+++ Data in this exercise

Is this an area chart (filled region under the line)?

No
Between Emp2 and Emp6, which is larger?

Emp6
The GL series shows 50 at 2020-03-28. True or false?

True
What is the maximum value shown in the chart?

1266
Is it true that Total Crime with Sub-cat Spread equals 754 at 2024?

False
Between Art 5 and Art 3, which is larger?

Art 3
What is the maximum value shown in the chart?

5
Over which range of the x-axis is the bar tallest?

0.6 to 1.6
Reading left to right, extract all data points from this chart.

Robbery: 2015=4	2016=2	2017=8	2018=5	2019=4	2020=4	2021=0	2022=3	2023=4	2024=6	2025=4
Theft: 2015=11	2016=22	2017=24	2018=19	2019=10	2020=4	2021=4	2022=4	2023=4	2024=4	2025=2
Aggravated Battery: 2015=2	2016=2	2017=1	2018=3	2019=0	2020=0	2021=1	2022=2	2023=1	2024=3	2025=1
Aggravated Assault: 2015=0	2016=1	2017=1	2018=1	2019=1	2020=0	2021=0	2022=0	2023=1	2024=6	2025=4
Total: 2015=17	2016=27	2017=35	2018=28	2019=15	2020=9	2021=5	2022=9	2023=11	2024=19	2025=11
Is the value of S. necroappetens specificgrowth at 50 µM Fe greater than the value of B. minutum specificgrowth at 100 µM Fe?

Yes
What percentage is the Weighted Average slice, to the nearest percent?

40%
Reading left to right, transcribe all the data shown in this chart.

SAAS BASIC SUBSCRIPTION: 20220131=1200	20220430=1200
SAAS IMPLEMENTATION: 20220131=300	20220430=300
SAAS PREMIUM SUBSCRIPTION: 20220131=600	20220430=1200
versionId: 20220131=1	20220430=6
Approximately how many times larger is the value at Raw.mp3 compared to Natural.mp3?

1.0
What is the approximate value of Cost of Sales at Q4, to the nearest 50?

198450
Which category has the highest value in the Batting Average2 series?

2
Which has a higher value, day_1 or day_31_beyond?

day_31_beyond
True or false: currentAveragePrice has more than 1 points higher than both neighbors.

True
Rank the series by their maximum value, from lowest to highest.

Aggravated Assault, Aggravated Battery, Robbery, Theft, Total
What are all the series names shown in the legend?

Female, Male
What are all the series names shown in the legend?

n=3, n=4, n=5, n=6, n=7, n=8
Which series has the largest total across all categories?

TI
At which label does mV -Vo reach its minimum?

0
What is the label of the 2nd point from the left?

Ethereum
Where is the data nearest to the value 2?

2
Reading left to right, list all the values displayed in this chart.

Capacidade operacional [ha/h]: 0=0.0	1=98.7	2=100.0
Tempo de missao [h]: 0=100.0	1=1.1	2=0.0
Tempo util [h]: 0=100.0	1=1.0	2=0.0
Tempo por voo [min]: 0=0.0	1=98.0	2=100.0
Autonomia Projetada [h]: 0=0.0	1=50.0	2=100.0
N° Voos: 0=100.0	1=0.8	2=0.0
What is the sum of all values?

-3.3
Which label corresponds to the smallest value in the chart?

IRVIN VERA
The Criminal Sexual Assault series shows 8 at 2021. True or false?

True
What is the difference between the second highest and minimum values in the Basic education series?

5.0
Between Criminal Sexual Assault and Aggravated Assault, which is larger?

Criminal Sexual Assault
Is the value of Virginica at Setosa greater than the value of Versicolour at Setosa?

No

++++++

Exercise | Rewrite all of the entries above, replacing every occurrence of "maximum value" with "highest value" and leaving all other text unchanged.

Your solution |
Is this an area chart (filled region under the line)?

No
Between Emp2 and Emp6, which is larger?

Emp6
The GL series shows 50 at 2020-03-28. True or false?

True
What is the highest value shown in the chart?

1266
Is it true that Total Crime with Sub-cat Spread equals 754 at 2024?

False
Between Art 5 and Art 3, which is larger?

Art 3
What is the highest value shown in the chart?

5
Over which range of the x-axis is the bar tallest?

0.6 to 1.6
Reading left to right, extract all data points from this chart.

Robbery: 2015=4	2016=2	2017=8	2018=5	2019=4	2020=4	2021=0	2022=3	2023=4	2024=6	2025=4
Theft: 2015=11	2016=22	2017=24	2018=19	2019=10	2020=4	2021=4	2022=4	2023=4	2024=4	2025=2
Aggravated Battery: 2015=2	2016=2	2017=1	2018=3	2019=0	2020=0	2021=1	2022=2	2023=1	2024=3	2025=1
Aggravated Assault: 2015=0	2016=1	2017=1	2018=1	2019=1	2020=0	2021=0	2022=0	2023=1	2024=6	2025=4
Total: 2015=17	2016=27	2017=35	2018=28	2019=15	2020=9	2021=5	2022=9	2023=11	2024=19	2025=11
Is the value of S. necroappetens specificgrowth at 50 µM Fe greater than the value of B. minutum specificgrowth at 100 µM Fe?

Yes
What percentage is the Weighted Average slice, to the nearest percent?

40%
Reading left to right, transcribe all the data shown in this chart.

SAAS BASIC SUBSCRIPTION: 20220131=1200	20220430=1200
SAAS IMPLEMENTATION: 20220131=300	20220430=300
SAAS PREMIUM SUBSCRIPTION: 20220131=600	20220430=1200
versionId: 20220131=1	20220430=6
Approximately how many times larger is the value at Raw.mp3 compared to Natural.mp3?

1.0
What is the approximate value of Cost of Sales at Q4, to the nearest 50?

198450
Which category has the highest value in the Batting Average2 series?

2
Which has a higher value, day_1 or day_31_beyond?

day_31_beyond
True or false: currentAveragePrice has more than 1 points higher than both neighbors.

True
Rank the series by their highest value, from lowest to highest.

Aggravated Assault, Aggravated Battery, Robbery, Theft, Total
What are all the series names shown in the legend?

Female, Male
What are all the series names shown in the legend?

n=3, n=4, n=5, n=6, n=7, n=8
Which series has the largest total across all categories?

TI
At which label does mV -Vo reach its minimum?

0
What is the label of the 2nd point from the left?

Ethereum
Where is the data nearest to the value 2?

2
Reading left to right, list all the values displayed in this chart.

Capacidade operacional [ha/h]: 0=0.0	1=98.7	2=100.0
Tempo de missao [h]: 0=100.0	1=1.1	2=0.0
Tempo util [h]: 0=100.0	1=1.0	2=0.0
Tempo por voo [min]: 0=0.0	1=98.0	2=100.0
Autonomia Projetada [h]: 0=0.0	1=50.0	2=100.0
N° Voos: 0=100.0	1=0.8	2=0.0
What is the sum of all values?

-3.3
Which label corresponds to the smallest value in the chart?

IRVIN VERA
The Criminal Sexual Assault series shows 8 at 2021. True or false?

True
What is the difference between the second highest and minimum values in the Basic education series?

5.0
Between Criminal Sexual Assault and Aggravated Assault, which is larger?

Criminal Sexual Assault
Is the value of Virginica at Setosa greater than the value of Versicolour at Setosa?

No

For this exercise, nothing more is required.